▶ Problem requirements
The output has to be the full set of records, reproduced exactly, minus any picture.

┄┄┄┄┄┄

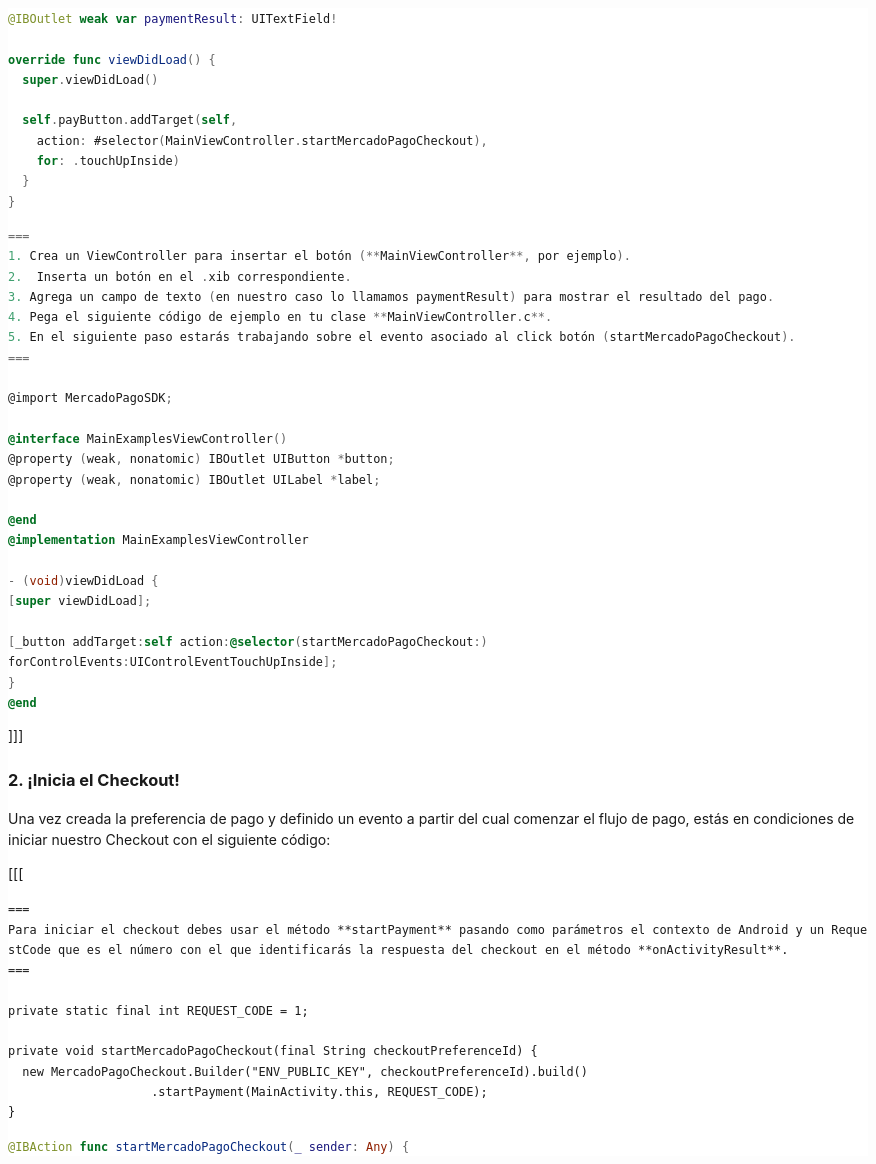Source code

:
 ```swift
@IBOutlet weak var paymentResult: UITextField!

override func viewDidLoad() {
  super.viewDidLoad()

  self.payButton.addTarget(self,
    action: #selector(MainViewController.startMercadoPagoCheckout),
    for: .touchUpInside)
  }
}
```   
```objective-c
===
1. Crea un ViewController para insertar el botón (**MainViewController**, por ejemplo).
2.  Inserta un botón en el .xib correspondiente.
3. Agrega un campo de texto (en nuestro caso lo llamamos paymentResult) para mostrar el resultado del pago.
4. Pega el siguiente código de ejemplo en tu clase **MainViewController.c**.
5. En el siguiente paso estarás trabajando sobre el evento asociado al click botón (startMercadoPagoCheckout).
===

@import MercadoPagoSDK;

@interface MainExamplesViewController()
@property (weak, nonatomic) IBOutlet UIButton *button;
@property (weak, nonatomic) IBOutlet UILabel *label;

@end
@implementation MainExamplesViewController

- (void)viewDidLoad {
[super viewDidLoad];

[_button addTarget:self action:@selector(startMercadoPagoCheckout:)
forControlEvents:UIControlEventTouchUpInside];
}
@end
```

]]]

### 2. ¡Inicia el Checkout!

Una vez creada la preferencia de pago y definido un evento a partir del cual comenzar el flujo de pago, estás en condiciones de iniciar nuestro Checkout con el siguiente código:

[[[

```android
===
Para iniciar el checkout debes usar el método **startPayment** pasando como parámetros el contexto de Android y un RequestCode que es el número con el que identificarás la respuesta del checkout en el método **onActivityResult**.
===

private static final int REQUEST_CODE = 1;

private void startMercadoPagoCheckout(final String checkoutPreferenceId) {
  new MercadoPagoCheckout.Builder("ENV_PUBLIC_KEY", checkoutPreferenceId).build()
                    .startPayment(MainActivity.this, REQUEST_CODE);
}
```
```swift
@IBAction func startMercadoPagoCheckout(_ sender: Any) {
```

┄┄┄┄┄┄

▶ Result of this exercise
Source code

:
 ```swift
@IBOutlet weak var paymentResult: UITextField!

override func viewDidLoad() {
  super.viewDidLoad()

  self.payButton.addTarget(self,
    action: #selector(MainViewController.startMercadoPagoCheckout),
    for: .touchUpInside)
  }
}
```   
```objective-c
===
1. Crea un ViewController para insertar el botón (**MainViewController**, por ejemplo).
2.  Inserta un botón en el .xib correspondiente.
3. Agrega un campo de texto (en nuestro caso lo llamamos paymentResult) para mostrar el resultado del pago.
4. Pega el siguiente código de ejemplo en tu clase **MainViewController.c**.
5. En el siguiente paso estarás trabajando sobre el evento asociado al click botón (startMercadoPagoCheckout).
===

@import MercadoPagoSDK;

@interface MainExamplesViewController()
@property (weak, nonatomic) IBOutlet UIButton *button;
@property (weak, nonatomic) IBOutlet UILabel *label;

@end
@implementation MainExamplesViewController

- (void)viewDidLoad {
[super viewDidLoad];

[_button addTarget:self action:@selector(startMercadoPagoCheckout:)
forControlEvents:UIControlEventTouchUpInside];
}
@end
```

]]]

### 2. ¡Inicia el Checkout!

Una vez creada la preferencia de pago y definido un evento a partir del cual comenzar el flujo de pago, estás en condiciones de iniciar nuestro Checkout con el siguiente código:

[[[

```android
===
Para iniciar el checkout debes usar el método **startPayment** pasando como parámetros el contexto de Android y un RequestCode que es el número con el que identificarás la respuesta del checkout en el método **onActivityResult**.
===

private static final int REQUEST_CODE = 1;

private void startMercadoPagoCheckout(final String checkoutPreferenceId) {
  new MercadoPagoCheckout.Builder("ENV_PUBLIC_KEY", checkoutPreferenceId).build()
                    .startPayment(MainActivity.this, REQUEST_CODE);
}
```
```swift
@IBAction func startMercadoPagoCheckout(_ sender: Any) {
```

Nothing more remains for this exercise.